I went to a C4 Education screening last night entitled “TV is dead?” My answer – read my blog (two years ago! – funnily enough about the same time as I started thinking about blogging for theatre) The bit in the programme where, if I’d been at home, I’d have been shouting at the telly, was when someone from the Beeb trotted out the old line that in future, as media professionals, they would be the people that we could trust to sift out the crap. NO, BBC, STOP! I don’t want your opinion on what’s crap and what’s not, I want you to make excellent programmes that no one else can make. More “Dr Who”, “Comics Britannia”, “Windscale”, “The Mighty Boosh” (oh God! *More* Storyville, not less!!!!) and fewer animals stuck up trees and celebrities who can’t tap dance.

Phew!

I really liked that younger people were included in the debate in a fairly unpatronising way, though friends and other regular readers know what I think of panel sessions.

Missing from last night was any recognition that the internet is about social interaction not content delivery (just like TV has always been) and so you should be concentrating on making stuff that people want to interact around rather than worrying about how they get it and whether everyone’s paid exactly the right money (whole other rant on that one – tell us straight – how much money gets spent on protecting rights? – how much more or less is it than the amount of money you currently lose to “piracy” – how much more money might you actually make if you weren’t so tight arsed about it all – *hint* watch Radiohead very carefully)

Also missing was any glimmer of understanding that advertising might not work any more.

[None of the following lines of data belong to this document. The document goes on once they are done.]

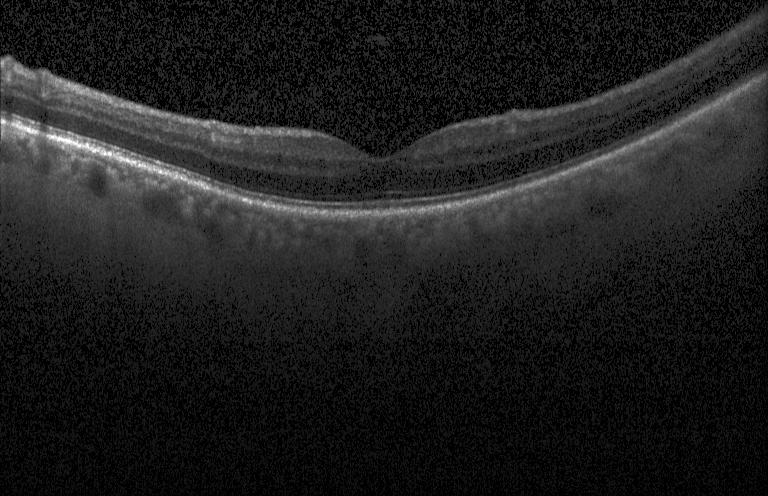 Instrument: Heidelberg Spectralis · centered on the fovea · OCT B-scan · SD-OCT
Assessment: no choroidal neovascularization, diabetic macular edema, or drusen.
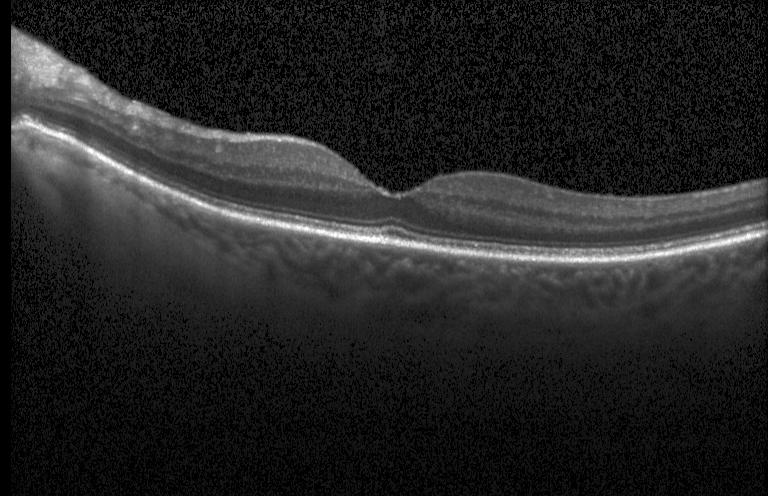 Retinal OCT cross-section, through the macula
Finding: no evidence of CNV, DME, or drusen.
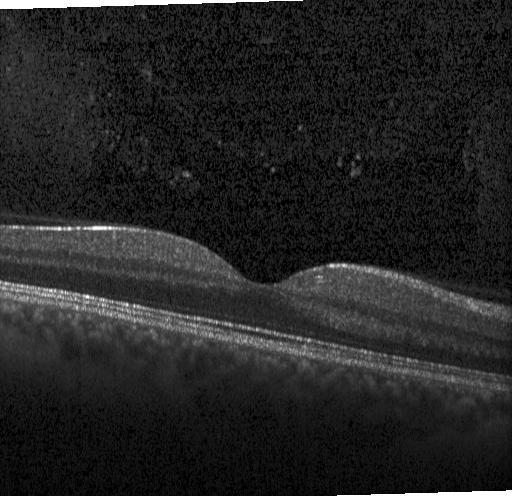 Acquired on a Heidelberg Spectralis, OCT line scan, centered on the fovea, SD-OCT — Diagnosis: neither CNV, DME, nor drusen.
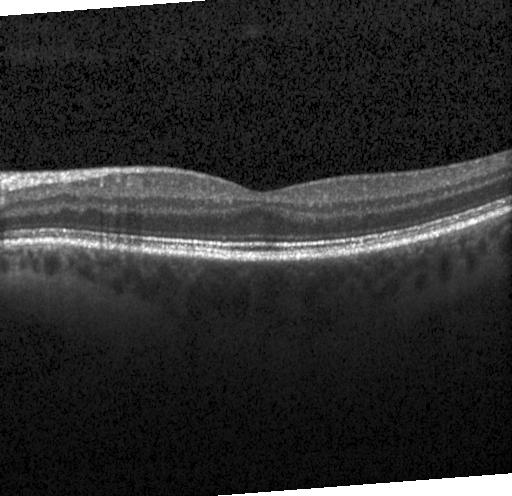 Diagnosis: neither CNV, DME, nor drusen.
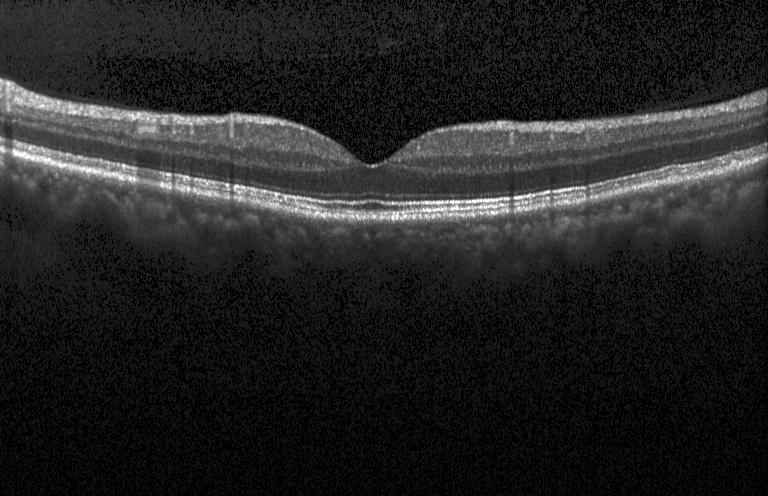
OCT B-scan. Macular scan. Heidelberg Spectralis OCT system. Spectral-domain optical coherence tomography
Finding: no choroidal neovascularization, no diabetic macular edema, and no drusen.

The real question here is “TV Advertising is Dead?” And it comes in two parts – 1. People don’t want to be interrupted or fed commercial information any more, they want it self-service and 2. The current advertising sales model is based on pulling the wool over the eyes of advertisers with extrapolations from sample audiences – what happens when you (and they) start to get real audience numbers in real time based on actual attention data from your viewers/subscribers in a form that makes comparison with other online media forms more like-for-like?

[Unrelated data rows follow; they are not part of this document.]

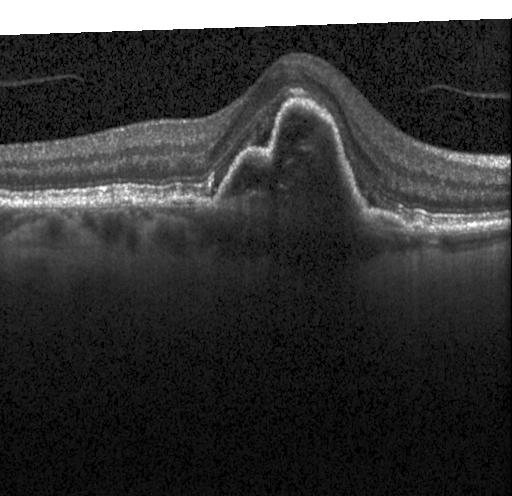

Retinal OCT B-scan.
Impression: a choroidal neovascular membrane.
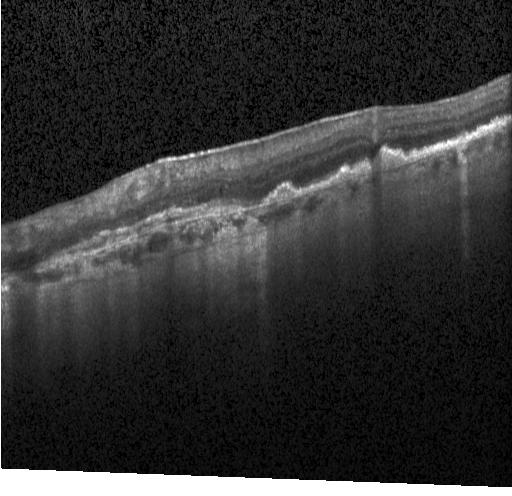

Spectral-domain OCT; Heidelberg Spectralis OCT system; retinal OCT cross-section; macular scan.
This B-scan demonstrates choroidal neovascularization.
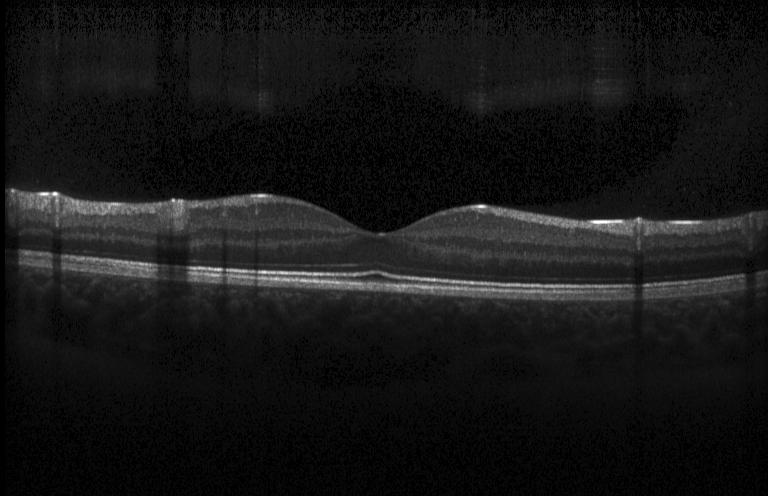 Macular OCT demonstrating no choroidal neovascularization, diabetic macular edema, or drusen.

ENO getting it spot on for Carmen

I just love the Carmen blog from the English National Opera.

It’s exactly what I was talking about here

Well done to the folk at interesource who got it going, but super well done to the ENO people who seem to have taken to it as naturally as I’d hoped. I was really grateful to get to talk to John Berry a few weeks ago and hear his take – I came away understanding that ENO was an obvious place to do this – democratisation of access to opera is one of their cornerstones. We also talked about ‘bootstrapping’ online and offline relationships and I thought I saw a small lightbulb go on.

There’s a ton of cool video on the site – perhaps too many talking heads (but who am I to talk!) but some fantastic music and behind the scenes action. Go look.

I think it’s a great example of post-geek bloggery – as I’ve been saying for a while, make your own fly-on-the-wall documentary of what you’re doing rather than getting a crew in to follow you around and then stitch you up after the event.

When I’ve pitched this idea to other people, the perceived barriers have been (lack of) editorial control and shining the light on the creative process too early. I don’t know what the process has been for creating content here, but I can’t imagine that Sally Potter has had to get her blog approved by a committee every time she writes.

One suggestion – a more obvious place to find CC-licenced images for bloggers to use to illustrate their posts about you 🙂

You made me love you when I saw your thighs

macro 012…is the alternative rendition of this little beauty (660kb 0:42) but here is a one chorus blast of the original.

Not directed at anyone in particular (no, I haven’t been making any girls cry) just the first thing that popped into my head when I picked up my ukulele for a late afternoon recording session and dedicated to anyone whose ever had tears in their eyes.